Ancak rapor, güneş ve rüzgar enerjisi ve depolama, elektrikli araçlar, bitki bazlı et üretimi, yeşil çelik gibi bazı sektörlerde ilerlemenin hızlandığını tespit ederken, enerji verimliliği, pompaları, doğaya dayalı çözümlerin finansmanı ve doğrudan karbon yakalama gibi diğer sektörlerde değişimin hızının çok yavaş olduğunu gösteriyor.
Raporda öne çıkan bulgular şu şekilde:
- Düşük karbonlu seyahate yönelik çözümlerin artık netleşmesiyle, yüksek karbonlu altyapı, önümüzdeki on yıllarda hızlı bir yapısal düşüş riski taşıyor ve yapılacak ilave yatırımları oldukça riskli hale getiriyor.
- Petrol projeleri için uzun dönemli borçlanma maliyetleri, yenilenebilir enerji yatırımlarına göre %3-5’e kıyasla şimdi %20’nin üzerinde; bu 80$/ton karbon vergisine eşdeğer ve enerji yatırımında bir dönüm noktasının başlamasına neden oldu.

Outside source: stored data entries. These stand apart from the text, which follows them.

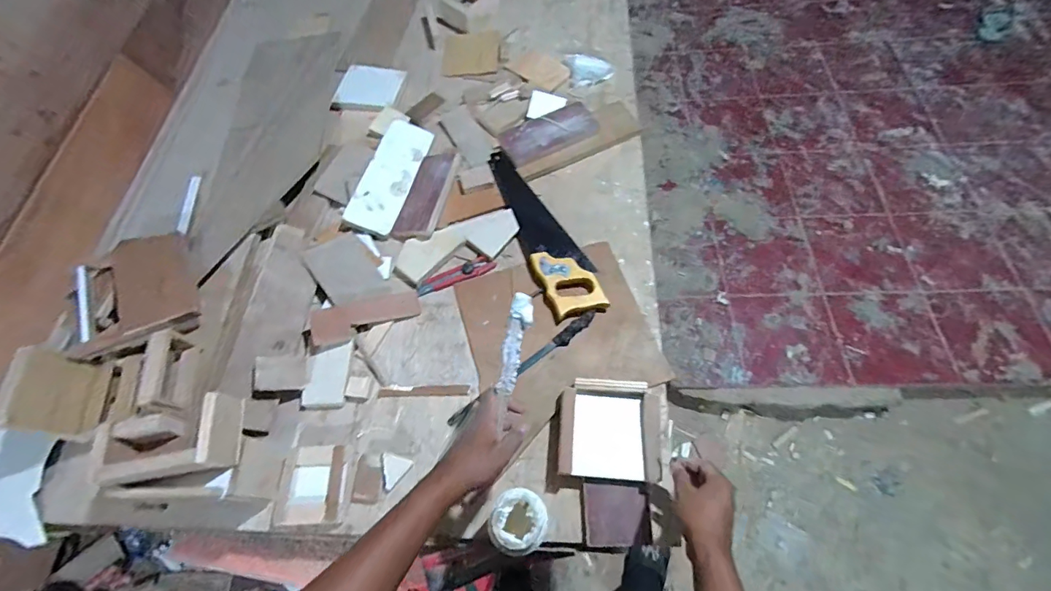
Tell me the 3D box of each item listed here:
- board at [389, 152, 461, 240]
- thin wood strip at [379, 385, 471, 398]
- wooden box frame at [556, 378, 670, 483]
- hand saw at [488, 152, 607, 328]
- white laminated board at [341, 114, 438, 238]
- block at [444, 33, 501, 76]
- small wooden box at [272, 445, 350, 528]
[{"bbox_3d":[-0.200,-0.204,0.915,0.102,0.021,0.202,9,71,28],"label":"board"},{"bbox_3d":[-0.171,0.162,0.761,0.149,0.005,0.019,-3,65,0],"label":"thin wood strip"},{"bbox_3d":[0.138,0.210,0.704,0.182,0.050,0.148,1,63,5],"label":"wooden box frame"},{"bbox_3d":[0.032,-0.141,0.877,0.109,0.035,0.409,-20,63,-6],"label":"hand saw"},{"bbox_3d":[-0.279,-0.257,0.940,0.096,0.014,0.284,21,70,-10],"label":"white laminated board"},{"bbox_3d":[-0.137,-0.616,1.141,0.140,0.014,0.138,1,63,5],"label":"block"},{"bbox_3d":[-0.327,0.293,0.687,0.104,0.043,0.117,-3,64,1],"label":"small wooden box"}]

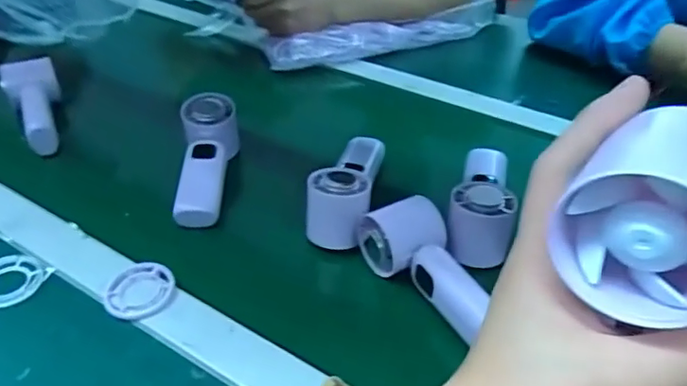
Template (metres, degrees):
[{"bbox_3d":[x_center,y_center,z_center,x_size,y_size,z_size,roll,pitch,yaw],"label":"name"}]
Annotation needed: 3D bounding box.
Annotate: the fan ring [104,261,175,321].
[{"bbox_3d":[-0.159,0.075,0.451,0.050,0.006,0.053,1,39,-1],"label":"fan ring"}]

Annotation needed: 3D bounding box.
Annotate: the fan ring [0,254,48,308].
[{"bbox_3d":[-0.272,0.071,0.465,0.054,0.011,0.048,-28,47,-32],"label":"fan ring"}]

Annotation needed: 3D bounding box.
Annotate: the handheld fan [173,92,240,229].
[{"bbox_3d":[-0.137,-0.031,0.568,0.052,0.038,0.154,1,57,-1],"label":"handheld fan"}]

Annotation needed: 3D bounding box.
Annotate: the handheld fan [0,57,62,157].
[{"bbox_3d":[-0.346,-0.092,0.649,0.056,0.047,0.134,-16,54,-20],"label":"handheld fan"}]

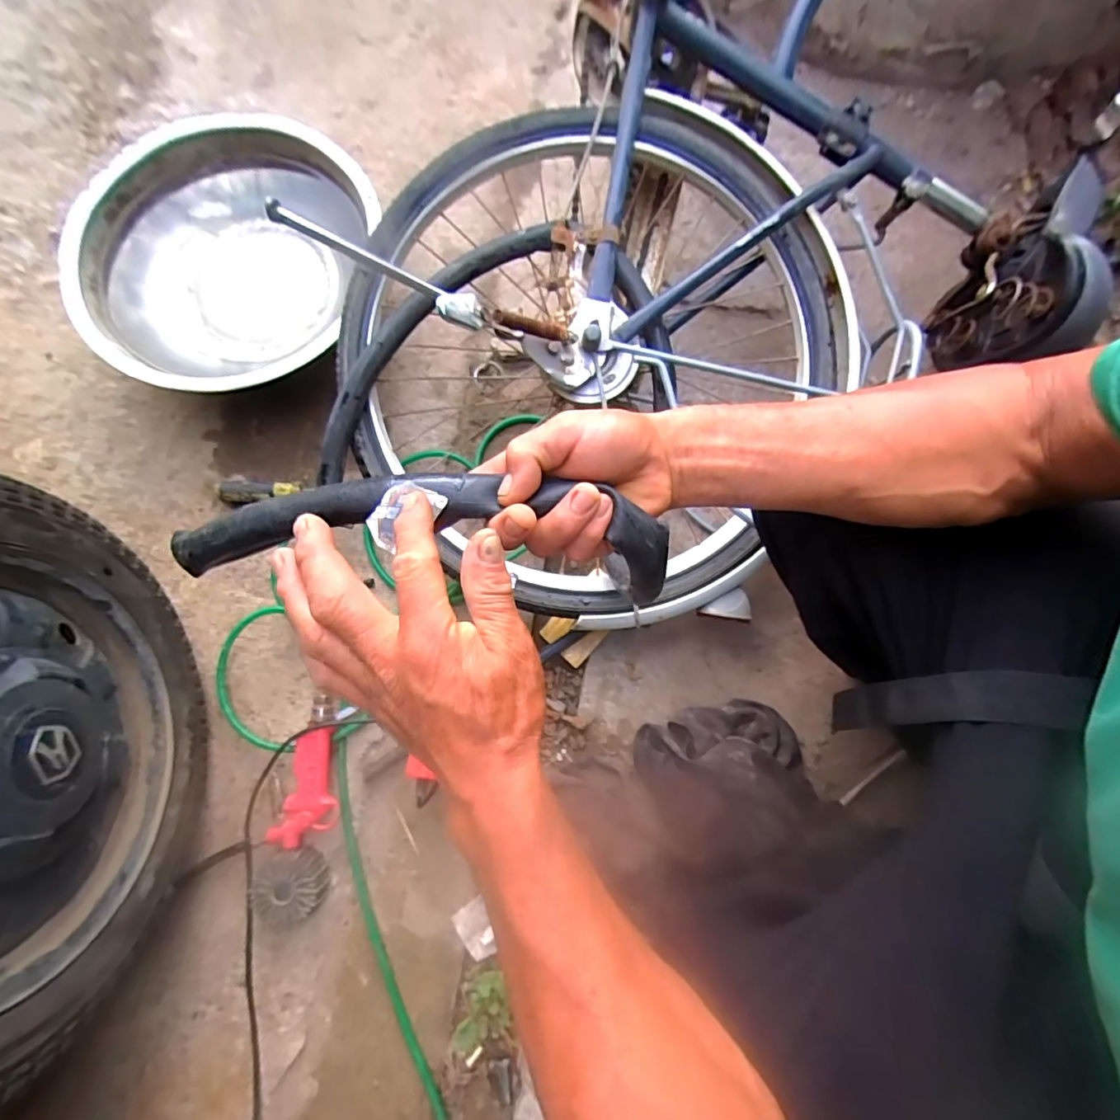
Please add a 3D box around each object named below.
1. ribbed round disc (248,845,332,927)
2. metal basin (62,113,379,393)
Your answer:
[{"bbox_3d":[-0.289,0.349,0.571,0.078,0.037,0.072,-40,81,-9],"label":"ribbed round disc"},{"bbox_3d":[-0.416,-0.372,0.692,0.356,0.115,0.362,0,77,-1],"label":"metal basin"}]

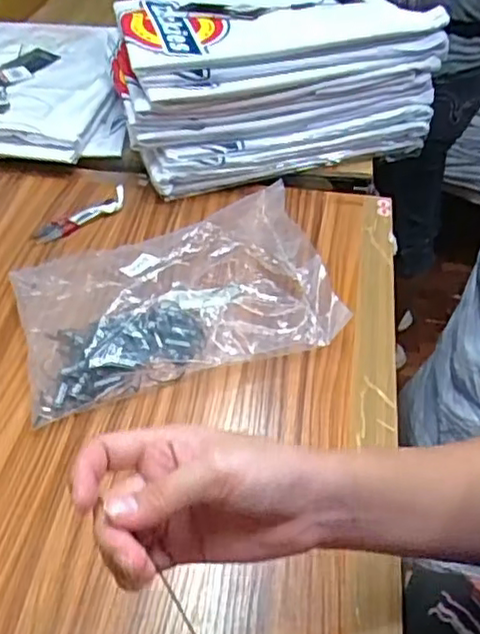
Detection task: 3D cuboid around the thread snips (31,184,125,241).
[{"bbox_3d":[-0.172,-0.116,0.725,0.036,0.010,0.126,34,52,30],"label":"thread snips"}]

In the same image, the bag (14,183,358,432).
[{"bbox_3d":[-0.060,-0.022,0.590,0.264,0.065,0.173,-14,45,-15],"label":"bag"}]

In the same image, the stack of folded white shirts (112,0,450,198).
[{"bbox_3d":[0.033,-0.303,0.822,0.353,0.156,0.268,-9,44,-10],"label":"stack of folded white shirts"}]

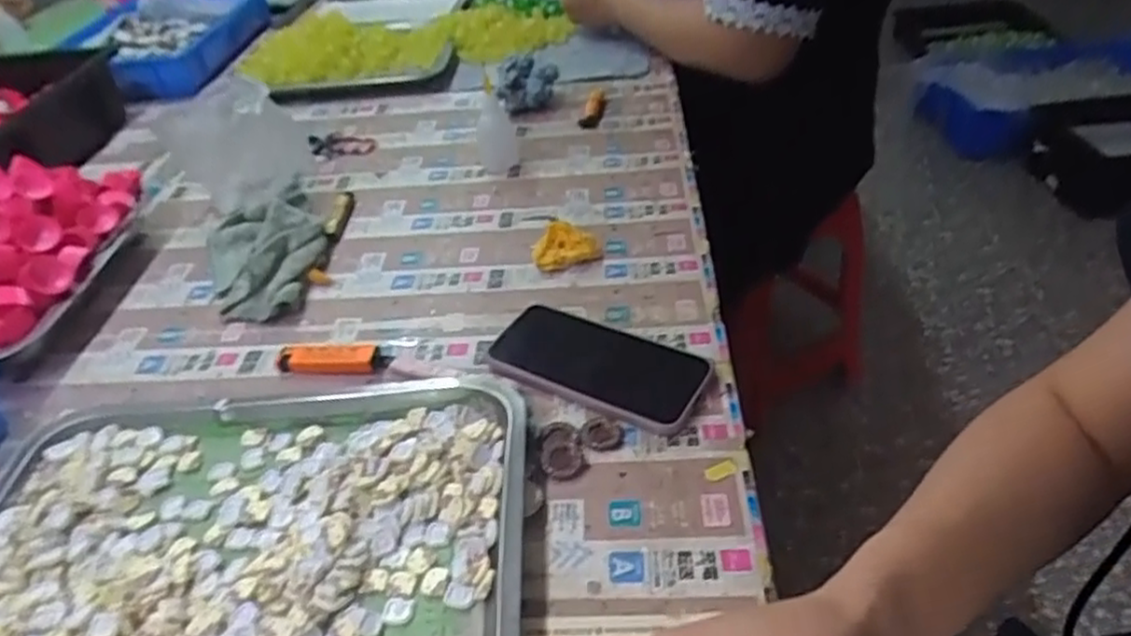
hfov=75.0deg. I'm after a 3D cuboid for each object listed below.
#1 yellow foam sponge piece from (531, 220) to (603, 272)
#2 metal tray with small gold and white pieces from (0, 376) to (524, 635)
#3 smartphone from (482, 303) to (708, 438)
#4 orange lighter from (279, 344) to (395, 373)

- Hidrokarbon ve yenilenebilir projeler için sermaye maliyetlerindeki fark, son 5 yılda yenilenebilir enerji lehine %10 oranında genişledi.
- 131 ülke, geçen yıl %57 ve 2017’de sadece %6 olan ve bugün dünya emisyonlarının %73’ünü temsil eden net sıfır hedeflerine ulaşmayı taahhüt etti. Net sıfır hareketi, 3.000’den fazla büyük işletme ve aynı hedefi benimseyen dünyanın en büyük 173 yatırımcısı ile endüstri genelinde de büyüdü.
- Geçen yıl boyunca, tüm yeni elektrik kapasitesinin %80’inden fazlası yenilenebilir enerjiden sağlandı ve %91’i yeni güneş ve rüzgar tesislerinden geldi. 2020’de elektrikli araç satışları, şu anda mevcut olan 330 tam elektrikli veya hibrit modelle, 3 milyon adet satışa veya küresel pazarın %4’üne yükseldi.
- Önümüzdeki 25 yılda net sıfır bir enerji sistemi kurmak, küresel ekonomi için 26 trilyon dolarlık net fayda sağlayacaktır.